Это – знамение времени, когда снова зазвучала в языке простых людей личная форма глагола. Ведь строить коммунизм – это значит не только возводить дома и домны, но это прежде всего расправлять крылья каждой человеческой личности для полета, оттачивать грани ее ума и души (Левина, 1963: 86).
Утверждение, что «новые люди», «люди грядущего» уже появились в настоящем, начинает особенно педалироваться незадолго до ХXII съезда («Очевидно, светлое коммунистическое будущее <…> совсем недалеко от нас. Где появляются люди, наделенные чертами грядущего, там они разливают вокруг себя светлые идеи и пробуждают живые надежды» (Кузнецов Ф., 1961: 82)) и вскоре прочно укореняется как публицистический штамп.

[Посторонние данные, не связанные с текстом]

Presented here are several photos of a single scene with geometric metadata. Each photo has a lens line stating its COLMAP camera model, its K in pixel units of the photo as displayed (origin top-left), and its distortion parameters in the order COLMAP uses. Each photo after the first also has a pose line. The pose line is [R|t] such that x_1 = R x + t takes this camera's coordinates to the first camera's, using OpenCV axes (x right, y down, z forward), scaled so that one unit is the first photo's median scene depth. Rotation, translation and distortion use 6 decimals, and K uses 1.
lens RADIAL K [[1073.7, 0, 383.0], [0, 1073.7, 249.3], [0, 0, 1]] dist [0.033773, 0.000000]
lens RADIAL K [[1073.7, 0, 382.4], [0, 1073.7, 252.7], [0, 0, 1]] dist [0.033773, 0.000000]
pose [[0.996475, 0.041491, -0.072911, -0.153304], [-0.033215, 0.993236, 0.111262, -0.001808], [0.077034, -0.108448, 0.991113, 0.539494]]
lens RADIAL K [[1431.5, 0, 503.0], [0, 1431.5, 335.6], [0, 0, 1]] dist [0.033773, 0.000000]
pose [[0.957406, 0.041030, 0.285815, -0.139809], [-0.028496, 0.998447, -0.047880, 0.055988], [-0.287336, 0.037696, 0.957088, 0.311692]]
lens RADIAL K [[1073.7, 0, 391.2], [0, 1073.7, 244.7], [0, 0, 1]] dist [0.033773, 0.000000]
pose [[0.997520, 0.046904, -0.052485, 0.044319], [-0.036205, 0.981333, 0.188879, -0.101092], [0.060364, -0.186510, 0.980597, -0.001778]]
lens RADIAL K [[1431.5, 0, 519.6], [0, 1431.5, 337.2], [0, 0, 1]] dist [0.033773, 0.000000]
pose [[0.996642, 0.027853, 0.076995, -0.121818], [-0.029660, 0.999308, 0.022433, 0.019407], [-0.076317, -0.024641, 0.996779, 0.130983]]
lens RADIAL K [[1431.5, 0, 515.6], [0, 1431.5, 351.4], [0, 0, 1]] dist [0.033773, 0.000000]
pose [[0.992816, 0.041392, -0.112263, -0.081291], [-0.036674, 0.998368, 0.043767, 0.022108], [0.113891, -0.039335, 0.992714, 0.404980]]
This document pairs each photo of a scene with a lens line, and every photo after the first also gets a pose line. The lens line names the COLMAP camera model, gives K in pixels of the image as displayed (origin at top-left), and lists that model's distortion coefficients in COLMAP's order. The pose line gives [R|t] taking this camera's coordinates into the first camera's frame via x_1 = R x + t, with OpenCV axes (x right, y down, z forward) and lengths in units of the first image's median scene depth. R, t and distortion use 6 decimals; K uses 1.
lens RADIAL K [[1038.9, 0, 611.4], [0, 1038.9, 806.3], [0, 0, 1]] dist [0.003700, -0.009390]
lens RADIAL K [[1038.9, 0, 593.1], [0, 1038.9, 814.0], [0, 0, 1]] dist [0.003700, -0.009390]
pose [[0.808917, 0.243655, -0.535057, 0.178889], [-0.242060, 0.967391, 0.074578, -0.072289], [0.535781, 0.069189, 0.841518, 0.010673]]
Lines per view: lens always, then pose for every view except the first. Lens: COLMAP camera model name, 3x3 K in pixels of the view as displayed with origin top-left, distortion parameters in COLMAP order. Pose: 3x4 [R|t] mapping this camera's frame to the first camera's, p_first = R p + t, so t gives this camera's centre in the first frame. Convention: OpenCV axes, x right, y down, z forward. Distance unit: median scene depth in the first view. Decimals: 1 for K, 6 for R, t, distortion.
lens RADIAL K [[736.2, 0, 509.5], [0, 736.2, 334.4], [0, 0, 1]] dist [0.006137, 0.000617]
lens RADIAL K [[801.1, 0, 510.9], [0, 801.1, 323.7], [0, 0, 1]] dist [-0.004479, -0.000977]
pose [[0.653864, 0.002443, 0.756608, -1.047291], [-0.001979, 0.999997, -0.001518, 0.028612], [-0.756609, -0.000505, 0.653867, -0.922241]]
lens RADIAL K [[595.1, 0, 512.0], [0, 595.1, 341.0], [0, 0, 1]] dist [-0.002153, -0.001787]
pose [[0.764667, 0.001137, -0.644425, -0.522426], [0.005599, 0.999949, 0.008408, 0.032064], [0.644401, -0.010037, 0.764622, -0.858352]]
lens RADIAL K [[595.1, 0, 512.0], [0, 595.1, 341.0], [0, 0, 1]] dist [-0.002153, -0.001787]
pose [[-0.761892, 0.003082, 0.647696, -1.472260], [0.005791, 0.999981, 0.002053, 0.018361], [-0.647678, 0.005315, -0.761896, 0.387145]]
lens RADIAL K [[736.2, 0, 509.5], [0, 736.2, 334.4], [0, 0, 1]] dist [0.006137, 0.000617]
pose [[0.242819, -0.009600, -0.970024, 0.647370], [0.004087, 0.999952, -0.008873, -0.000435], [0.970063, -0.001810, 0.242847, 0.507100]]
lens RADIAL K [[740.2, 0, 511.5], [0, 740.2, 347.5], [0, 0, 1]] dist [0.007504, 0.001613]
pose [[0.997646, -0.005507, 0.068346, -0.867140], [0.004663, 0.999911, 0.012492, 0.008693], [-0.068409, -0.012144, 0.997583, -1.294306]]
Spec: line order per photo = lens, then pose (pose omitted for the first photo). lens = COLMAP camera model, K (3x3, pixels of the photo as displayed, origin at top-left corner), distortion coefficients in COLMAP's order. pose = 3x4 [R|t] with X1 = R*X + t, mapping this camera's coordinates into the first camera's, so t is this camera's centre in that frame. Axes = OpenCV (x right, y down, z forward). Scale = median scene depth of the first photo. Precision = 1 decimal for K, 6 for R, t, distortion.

От художественной литературы все настойчивее ожидаются «произведения, раскрывающие сложный процесс формирования человека коммунистического будущего» (Творить для народа, во имя коммунизма, 1963: 3), и «новый герой» (Преображенский, 1963: 66) – конечный результат этого процесса. Вопрос о том, каковы же эти «черты грядущего», которыми должны обладать «новые люди», предлагается для публичного обсуждения особенно часто («Действительно, какой он, этот человек грядущего? Как узнать его черты, по каким признакам угадывать?» (Кузнецов Ф., 1961: 78)).
Еще одна передовица, подписанная секретарем ЦК ВЛКСМ, сообщает:
Недавно в Ленинграде общественный институт социальных исследований распространил среди молодежи анкету «Человек будущего». Каковы же штрихи его портрета, нарисованные молодыми ленинградцами? Это человек высокого интеллекта, имеющий стойкие идейные убеждения и не боящийся их отстаивать, проявляющий максимум заботы об общественной пользе, умело сочетающий ее с личными интересами. Давайте внимательно присмотримся к окружающим, говорят участники опроса. Сколько замечательных людей рядом с нами! Они воспитаны советским обществом, и уже сейчас их дела и поступки служат образцом для подражания (Камшалов, 1966: 4).
Самые поверхностные слои такого обсуждения обычно представляют собой – как в только что приведенной цитате – вольный пересказ «Морального кодекса строителя коммунизма». Однако у размышлений на эту тему есть и более глубокие уровни, на которых возникает потребность совместить утопически идеальный, нормативно безупречный образ «человека будущего» с желанием его «оживить», увидеть как «сложный» и «реалистичный». Для такого совмещения приходится прибегать к довольно изощренным логическим построениям:
Человек будущего – это гармонически развитый человек, человек светлый, чистый, лишенный проклятых «пятен капитализма». А гармония и сложность не исключают, а предполагают друг друга. Вот почему в изображении нового героя нашей жизни чистота без сложности легко может оказаться стерильностью (Преображенский, 1963: 66);
А что если жизнь никогда не будет абсолютно совершенной, даже через тысячи лет? А люди? Они, наверное, тоже никогда не будут как шелковые, абсолютно идеальные. Ведь и у нашего идеала – человека будущего – будет свой идеал, а у идеала нашего идеала будет свой, более прекрасный идеал – и так всегда. Потому что абсолютное нравственное совершенство в бесконечности – это нечто удаляющееся по мере приближения к нему (Васинский, 1965: 79).